*** Extrait du document ***

Après cette soutenance, c'est tout naturellement que je me suis tournée vers l'enseignement et la recherche : l'université m'a permis, moi la fille d'ouvrier, de gravir l'échelle sociale ; et le métier d'universitaire que j'ai exercé pendant dix ans, qui m'a donné l'occasion de rencontrer des personnalités formidables, a été pour moi extrêmement enrichissant. J'ai enseigné tant le droit constitutionnel que le droit administratif, et j'ai publié des travaux de recherche portant sur les libertés publiques, particulièrement sur la question de l'égalité.
C'est la Constitution de la IVe République, la mal-aimée, à laquelle j'ai consacré ma thèse, qui a permis d'inscrire fermement le principe d'égalité dans notre droit, et notamment l'égalité entre hommes et femmes. L'ordonnance du 21 avril 1944 avait reconnu aux femmes le droit de vote, qu'elles ont pu exercer pour les élections municipales d'avril 1945, mais il a fallu attendre 1946 pour que la Constitution leur reconnaisse une pleine et entière égalité de droits avec les hommes.
Si je tenais tant à consacrer ma thèse à la Constitution de la IVe République, c'est aussi parce qu'elle a affermi la démocratie économique et sociale : son Préambule a notamment consacré le droit de grève et le droit syndical et affirmé les « principes fondamentaux reconnus par les lois de la République ». Elle a, par ailleurs, mis en place un embryon de contrôle de constitutionnalité avec le Comité constitutionnel. Enfin, elle a intégré les traités internationaux dans notre ordre juridique interne en leur reconnaissant une portée équivalente à celle de la loi ; or c'est sous la IVe République qu'ont été signés le traité relatif au Conseil de l'Europe, qui allait adopter la Convention européenne des droits de l'homme, ou encore le traité de Rome. La Ve République est ainsi l'aboutissement et l'approfondissement de la IVe, premier régime parlementaire rationalisé.

*** Données brutes ***

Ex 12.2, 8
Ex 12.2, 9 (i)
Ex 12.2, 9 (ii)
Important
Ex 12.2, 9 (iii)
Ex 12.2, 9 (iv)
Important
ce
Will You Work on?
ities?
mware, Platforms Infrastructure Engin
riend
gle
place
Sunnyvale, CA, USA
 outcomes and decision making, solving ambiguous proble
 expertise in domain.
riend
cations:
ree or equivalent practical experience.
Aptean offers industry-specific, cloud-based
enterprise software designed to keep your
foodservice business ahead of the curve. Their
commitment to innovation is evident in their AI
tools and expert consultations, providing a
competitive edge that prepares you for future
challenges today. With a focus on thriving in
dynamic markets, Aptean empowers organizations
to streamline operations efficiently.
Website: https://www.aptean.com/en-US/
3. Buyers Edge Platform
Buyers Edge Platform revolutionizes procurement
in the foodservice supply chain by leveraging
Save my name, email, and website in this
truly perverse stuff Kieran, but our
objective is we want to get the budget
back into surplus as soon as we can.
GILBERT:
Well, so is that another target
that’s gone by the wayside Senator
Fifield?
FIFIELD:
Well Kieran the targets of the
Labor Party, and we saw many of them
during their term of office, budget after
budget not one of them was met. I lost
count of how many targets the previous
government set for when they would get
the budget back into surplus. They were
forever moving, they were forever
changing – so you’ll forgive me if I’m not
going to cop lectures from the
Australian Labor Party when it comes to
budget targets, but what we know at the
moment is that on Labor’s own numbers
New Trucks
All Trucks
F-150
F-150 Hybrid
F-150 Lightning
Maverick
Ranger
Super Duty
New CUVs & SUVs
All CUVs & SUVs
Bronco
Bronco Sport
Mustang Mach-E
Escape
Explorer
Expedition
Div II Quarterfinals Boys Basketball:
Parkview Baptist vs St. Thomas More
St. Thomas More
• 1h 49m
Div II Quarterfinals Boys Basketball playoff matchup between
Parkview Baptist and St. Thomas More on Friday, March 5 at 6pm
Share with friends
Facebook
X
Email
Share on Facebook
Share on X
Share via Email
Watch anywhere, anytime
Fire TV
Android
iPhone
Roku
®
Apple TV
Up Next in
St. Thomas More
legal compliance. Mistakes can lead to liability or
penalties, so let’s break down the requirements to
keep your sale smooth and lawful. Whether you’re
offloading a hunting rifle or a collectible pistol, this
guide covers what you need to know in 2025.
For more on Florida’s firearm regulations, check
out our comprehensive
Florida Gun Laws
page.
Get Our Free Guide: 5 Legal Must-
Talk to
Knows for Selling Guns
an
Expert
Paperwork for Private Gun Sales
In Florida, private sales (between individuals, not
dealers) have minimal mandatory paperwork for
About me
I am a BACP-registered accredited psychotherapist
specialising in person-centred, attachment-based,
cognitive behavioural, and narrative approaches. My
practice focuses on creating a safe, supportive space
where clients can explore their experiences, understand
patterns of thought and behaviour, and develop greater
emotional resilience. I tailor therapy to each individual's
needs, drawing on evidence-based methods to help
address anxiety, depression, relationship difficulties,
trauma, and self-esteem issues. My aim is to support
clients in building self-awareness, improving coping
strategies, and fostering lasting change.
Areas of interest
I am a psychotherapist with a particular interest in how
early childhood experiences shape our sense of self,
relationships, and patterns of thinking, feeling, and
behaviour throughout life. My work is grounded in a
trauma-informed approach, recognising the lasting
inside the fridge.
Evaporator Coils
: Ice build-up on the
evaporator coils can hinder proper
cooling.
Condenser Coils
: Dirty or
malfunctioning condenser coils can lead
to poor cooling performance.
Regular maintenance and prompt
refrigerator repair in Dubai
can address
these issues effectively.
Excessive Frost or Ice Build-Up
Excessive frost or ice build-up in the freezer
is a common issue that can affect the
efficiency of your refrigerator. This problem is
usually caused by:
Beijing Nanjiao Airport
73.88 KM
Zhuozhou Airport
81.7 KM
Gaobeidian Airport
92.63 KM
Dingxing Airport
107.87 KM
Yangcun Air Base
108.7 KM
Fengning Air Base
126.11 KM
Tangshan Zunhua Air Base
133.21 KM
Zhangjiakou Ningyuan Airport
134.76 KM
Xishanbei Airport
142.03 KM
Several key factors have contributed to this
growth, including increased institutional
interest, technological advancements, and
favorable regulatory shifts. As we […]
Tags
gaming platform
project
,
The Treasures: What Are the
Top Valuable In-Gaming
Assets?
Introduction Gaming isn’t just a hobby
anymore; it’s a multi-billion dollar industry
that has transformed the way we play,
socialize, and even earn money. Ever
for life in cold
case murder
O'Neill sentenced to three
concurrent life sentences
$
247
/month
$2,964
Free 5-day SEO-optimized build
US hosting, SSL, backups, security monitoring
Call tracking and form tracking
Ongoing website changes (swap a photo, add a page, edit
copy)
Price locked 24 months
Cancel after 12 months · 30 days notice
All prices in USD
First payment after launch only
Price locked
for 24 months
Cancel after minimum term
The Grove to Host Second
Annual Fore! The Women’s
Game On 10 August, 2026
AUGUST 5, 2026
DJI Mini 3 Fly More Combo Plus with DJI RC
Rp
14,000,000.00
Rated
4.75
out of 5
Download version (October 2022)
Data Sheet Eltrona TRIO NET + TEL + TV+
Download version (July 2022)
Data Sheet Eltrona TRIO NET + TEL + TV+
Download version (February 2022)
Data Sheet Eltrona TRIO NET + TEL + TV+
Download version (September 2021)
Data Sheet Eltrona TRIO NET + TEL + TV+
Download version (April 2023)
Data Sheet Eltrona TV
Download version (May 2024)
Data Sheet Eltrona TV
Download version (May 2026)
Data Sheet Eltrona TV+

***

# Consigne
D'après l'extrait sur la Constitution de la IVe République, quel texte a reconnu aux femmes le droit de vote ?

# Réponse attendue
L'ordonnance du 21 avril 1944.